I can't believe that rent-a-cop whipped out the PlascoTrac on me! I was just getting a book from my locker during lunch.

Imagine an existence where your worst moments of shame are not only your memories, but are now data that could follow you for the rest of your life. Never mind that, how about just a moment-to-moment school experience when any answer you give is going to be enshrined in your data profile. How could we expect anything other than depression and anxiety as a result?

Personally, I would’ve crumbled under such a system, and I was one of the so-called “good” kids, worried about doing the right thing and not wanting to get into trouble.

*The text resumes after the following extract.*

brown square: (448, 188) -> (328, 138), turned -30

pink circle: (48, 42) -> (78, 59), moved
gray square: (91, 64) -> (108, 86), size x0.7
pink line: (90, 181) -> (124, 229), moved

When schools are adopting technology that looks more suited to prisons, we must’ve taken a wrong turn somewhere.

 

 

 

 


[1] My mom reports I didn’t appear to have “much interest” in learning to tie my shoes, but rather than being an indicator I didn’t care, I think hindsight suggests I was simply afraid of a task I knew would be hard for me to learn. What looked like lack of caring was more like a fear-based aversion. I see this in many writing students. What looks like lassitude is actually an expression of feeling overwhelmed and under-resourced, a recipe for failure.

[2] Though, I’m having a hard time envisioning a pep rally at this hypothetical school. Maybe they induce school spirit by awarding extra bonus points for extra loud cheering, each student fitted with a decibel meter.